Çıkarılan Metin:

Ayrıca başta AKP bakanları ve kadroları olmak üzere, birçok İslamcı kadroyu beslemektedir. Dava dosyasında, Dışişleri Bakanı Davutoğlu, Ulaştırma Bakanı Yıldırım, Eski İçişleri Bakanı Aksu, Başbakan Erdoğan gibi birçok bakan ve milletvekilinin isminin bulunması ve bunların Gürhan ile çıkar ilişkileri içinde olmaları da tesadüfî bir durum değildir.


Örneğin, dava dosyasının 1513. sayfasında bulunan belgede anlaşıldığı üzere 02.02.05 tarihli ‘’Empfangsbestitigung2’’ olarak nitelendirilen alındı belgesinde Mehmet Gürhan’ın, Firdevsi Ermiş’ten aldığı parayı Türkiye Başbakanı Erdoğan’a teslim etmiştir. Tam 7 kez yapılan sorgulamada, hem Ermiş hem de Gürhan tarafından Erdoğan’a teslim edilen paranın 2,5 milyon Euro olduğu belirtilmiştir.

Çözülecek Görevler:
**A)** Dava dosyası hakkındaki metinden "Örneğin, dava dosyasının" ifadesinden "Euro olduğu belirtilmiştir." ifadesine kadar uzanan bölümü aynen alıntılayın.
**B)** Dava dosyası hakkındaki metne göre, Mehmet Gürhan'ın Firdevsi Ermiş'ten aldığı parayı Erdoğan'a teslim ettiği neye dayanılarak anlaşılıyor? Bir ila üç cümleyle açıklayın.
**C)** Dava dosyası hakkındaki metni, son cümlesinden sonrasını yazarak sürdürün.

Veriler:

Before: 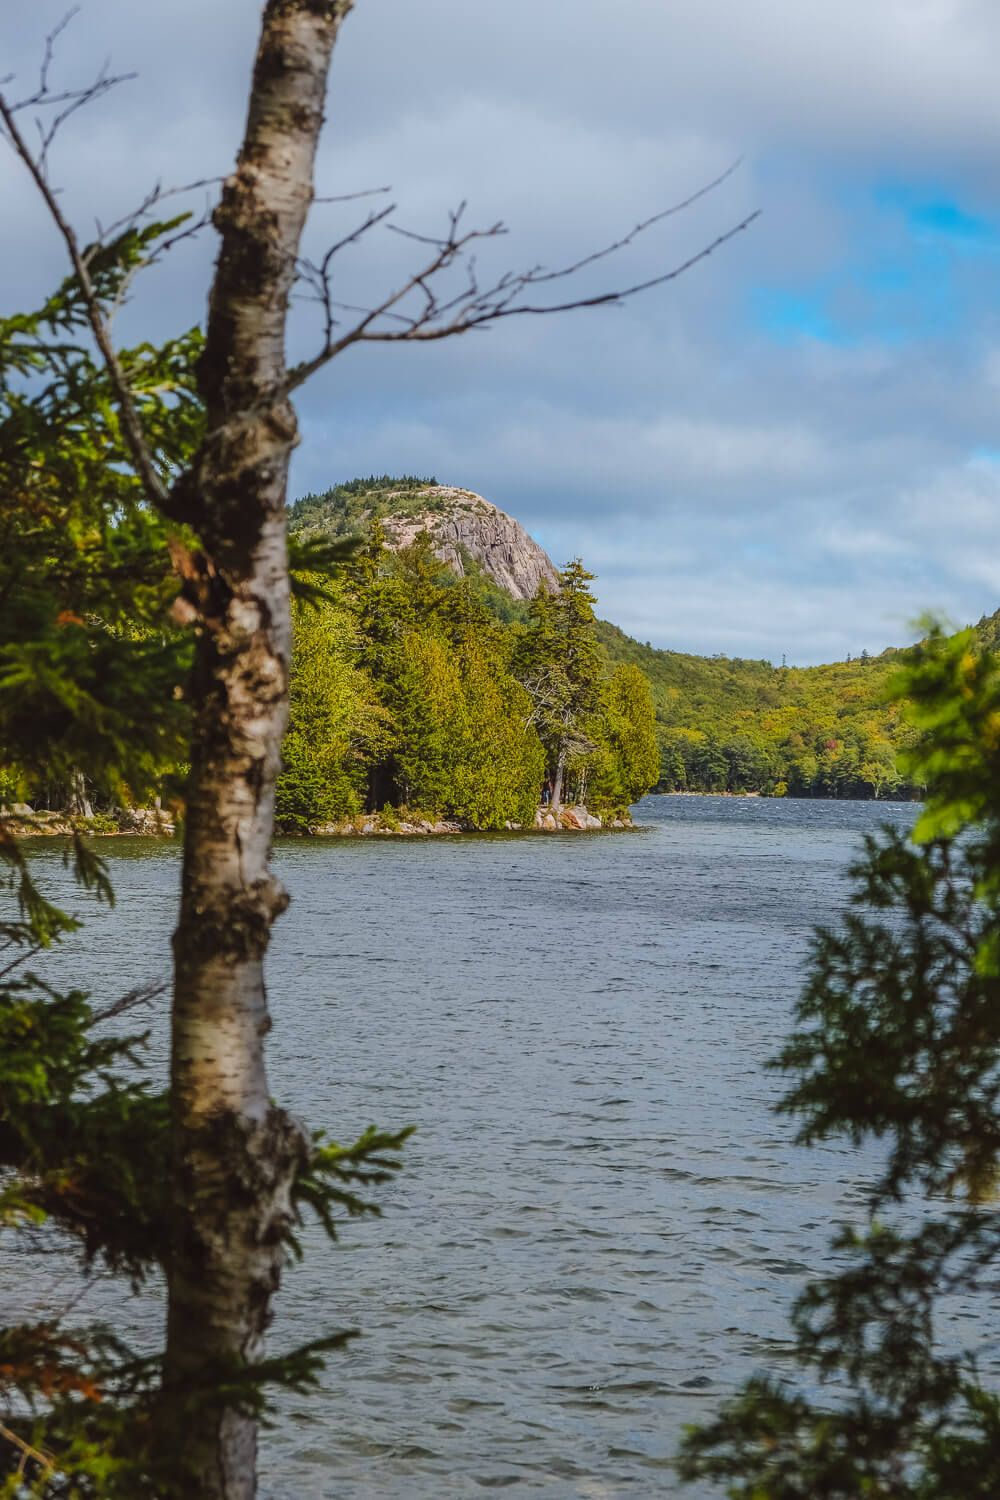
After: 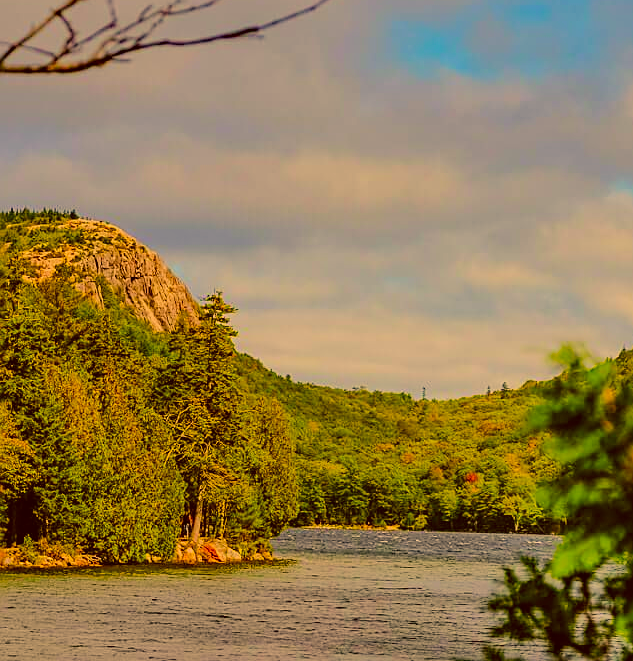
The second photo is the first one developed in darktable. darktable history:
sharpen: amount 0.5
haze removal: compatibility mode true, adaptive false
crop: left 36.097%, top 17.82%, right 0.601%, bottom 38.085%
filmic rgb: black relative exposure -7.65 EV, white relative exposure 4.56 EV, hardness 3.61
contrast brightness saturation: contrast 0.084, saturation 0.196
color correction: highlights a* 10.64, highlights b* 30.68, shadows a* 2.84, shadows b* 17.46, saturation 1.74
shadows and highlights: low approximation 0.01, soften with gaussian
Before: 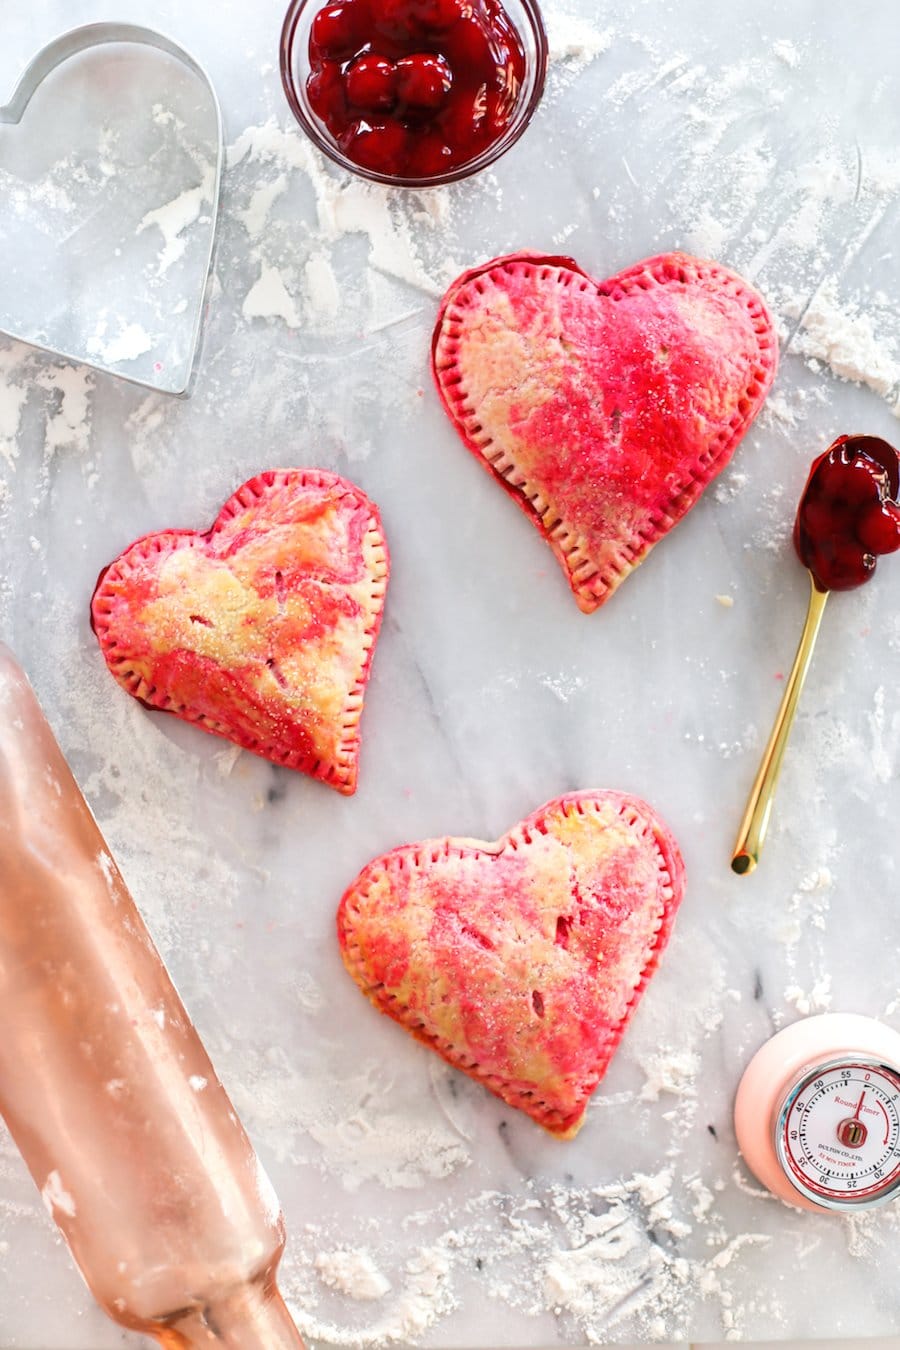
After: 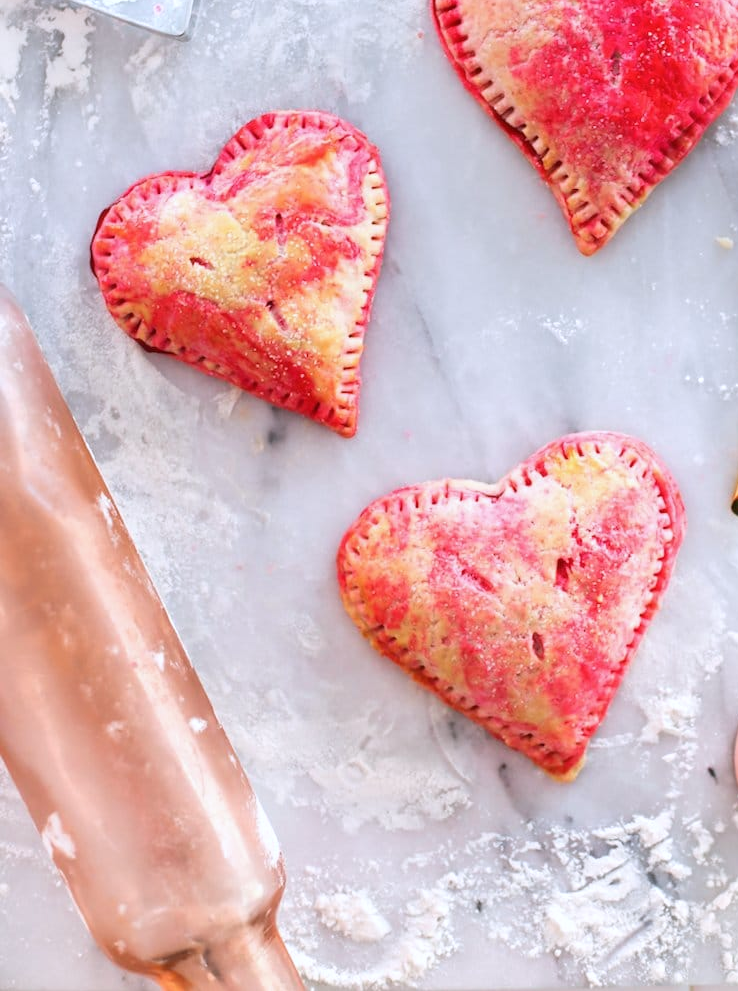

Verilen Cevaplar:
**A)**
Örneğin, dava dosyasının 1513. sayfasında bulunan belgede anlaşıldığı üzere 02.02.05 tarihli ‘’Empfangsbestitigung2’’ olarak nitelendirilen alındı belgesinde Mehmet Gürhan’ın, Firdevsi Ermiş’ten aldığı parayı Türkiye Başbakanı Erdoğan’a teslim etmiştir. Tam 7 kez yapılan sorgulamada, hem Ermiş hem de Gürhan tarafından Erdoğan’a teslim edilen paranın 2,5 milyon Euro olduğu belirtilmiştir.

**B)** Bu, dava dosyasının 1513. sayfasındaki belgeden anlaşılıyor. Söz konusu belge, 02.02.05 tarihli ve "Empfangsbestitigung2" olarak nitelendirilen alındı belgesidir.

**C)**
İlginçtir Başbakan Erdoğan, çok samimi olduğu Gürhan’ı tanımadığını da basına açıklamıştı. Ama Zekeriya Karaman’ın oğlunun düğününde aynı karede oldukça samimi olduklarına dair kasetler dava dosyasında bulunmaktadır. Daha önce belirtmiştik, Erdoğan’ın oğlu ile Karaman’ın oğlu bacanaklar. Başbakan tarafından inkâr edilmesine rağmen, bütün İslami cemaati buluşturan düğün onların da buluşma noktasıydı. Ayrıca Erdoğan’ın Almanya gezisi sırasında Gürhan’ın en yakınında duran kişilerden biri olmasına rağmen, Başbakan’ın tanıdığını inkâr etmesi gizli ilişkilerin açığa çıkması korusu ve telaşıydı.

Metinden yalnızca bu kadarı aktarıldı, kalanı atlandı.